Records for the task -
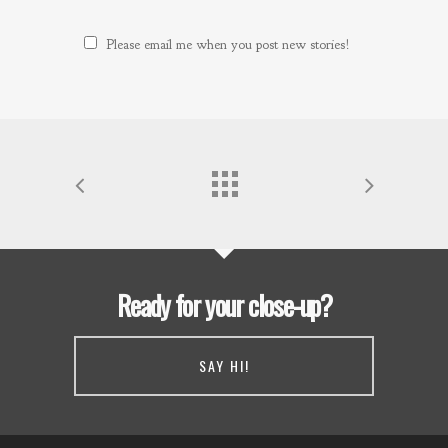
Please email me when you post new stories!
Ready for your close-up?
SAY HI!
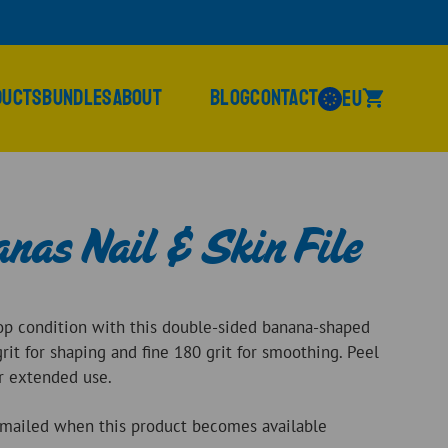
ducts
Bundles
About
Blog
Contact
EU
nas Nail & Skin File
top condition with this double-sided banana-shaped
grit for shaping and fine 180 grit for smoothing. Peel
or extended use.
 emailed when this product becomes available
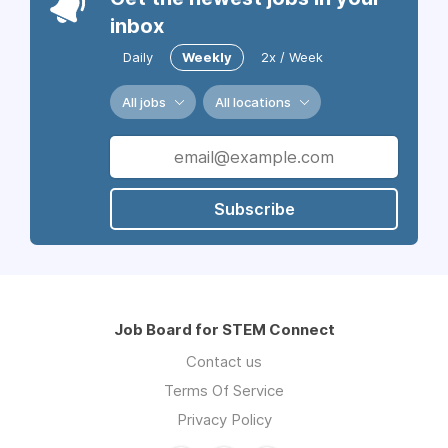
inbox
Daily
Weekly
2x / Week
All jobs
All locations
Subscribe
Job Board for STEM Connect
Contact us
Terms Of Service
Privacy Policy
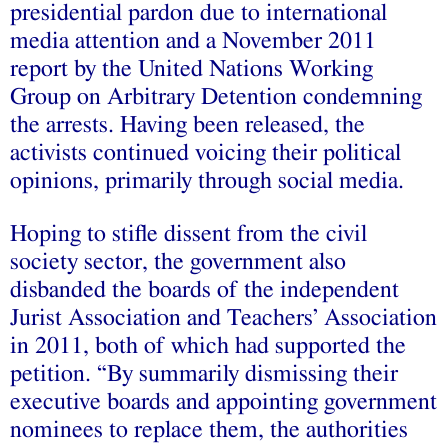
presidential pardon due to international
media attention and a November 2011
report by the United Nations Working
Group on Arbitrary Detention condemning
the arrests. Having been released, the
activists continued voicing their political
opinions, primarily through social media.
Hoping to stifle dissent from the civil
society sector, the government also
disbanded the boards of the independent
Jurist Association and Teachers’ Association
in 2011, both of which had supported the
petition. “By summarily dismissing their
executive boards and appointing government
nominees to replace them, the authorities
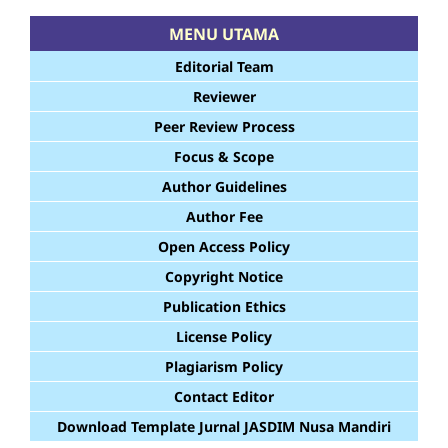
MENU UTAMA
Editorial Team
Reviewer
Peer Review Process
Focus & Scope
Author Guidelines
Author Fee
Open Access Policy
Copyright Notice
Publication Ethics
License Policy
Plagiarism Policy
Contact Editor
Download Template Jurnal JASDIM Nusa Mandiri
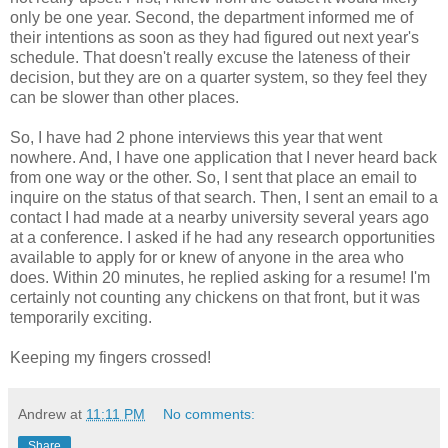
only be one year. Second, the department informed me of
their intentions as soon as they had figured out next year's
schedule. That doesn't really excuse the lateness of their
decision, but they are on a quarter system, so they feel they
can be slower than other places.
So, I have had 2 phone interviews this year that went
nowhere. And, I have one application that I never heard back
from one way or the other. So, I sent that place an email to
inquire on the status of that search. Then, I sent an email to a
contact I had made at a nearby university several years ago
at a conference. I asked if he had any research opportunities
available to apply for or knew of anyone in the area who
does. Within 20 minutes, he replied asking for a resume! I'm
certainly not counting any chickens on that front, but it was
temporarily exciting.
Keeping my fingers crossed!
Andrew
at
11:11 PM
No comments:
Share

What is expected - Word for word, give again the lines from the first entry to the line with "Download Template Jurnal JASDIM Nusa Mandiri", inclusive. Exclude the pictures.

Answer for the task -
Please email me when you post new stories!
Ready for your close-up?
SAY HI!
ducts
Bundles
About
Blog
Contact
EU
nas Nail & Skin File
top condition with this double-sided banana-shaped
grit for shaping and fine 180 grit for smoothing. Peel
or extended use.
 emailed when this product becomes available
inbox
Daily
Weekly
2x / Week
All jobs
All locations
Subscribe
Job Board for STEM Connect
Contact us
Terms Of Service
Privacy Policy
presidential pardon due to international
media attention and a November 2011
report by the United Nations Working
Group on Arbitrary Detention condemning
the arrests. Having been released, the
activists continued voicing their political
opinions, primarily through social media.
Hoping to stifle dissent from the civil
society sector, the government also
disbanded the boards of the independent
Jurist Association and Teachers’ Association
in 2011, both of which had supported the
petition. “By summarily dismissing their
executive boards and appointing government
nominees to replace them, the authorities
MENU UTAMA
Editorial Team
Reviewer
Peer Review Process
Focus & Scope
Author Guidelines
Author Fee
Open Access Policy
Copyright Notice
Publication Ethics
License Policy
Plagiarism Policy
Contact Editor
Download Template Jurnal JASDIM Nusa Mandiri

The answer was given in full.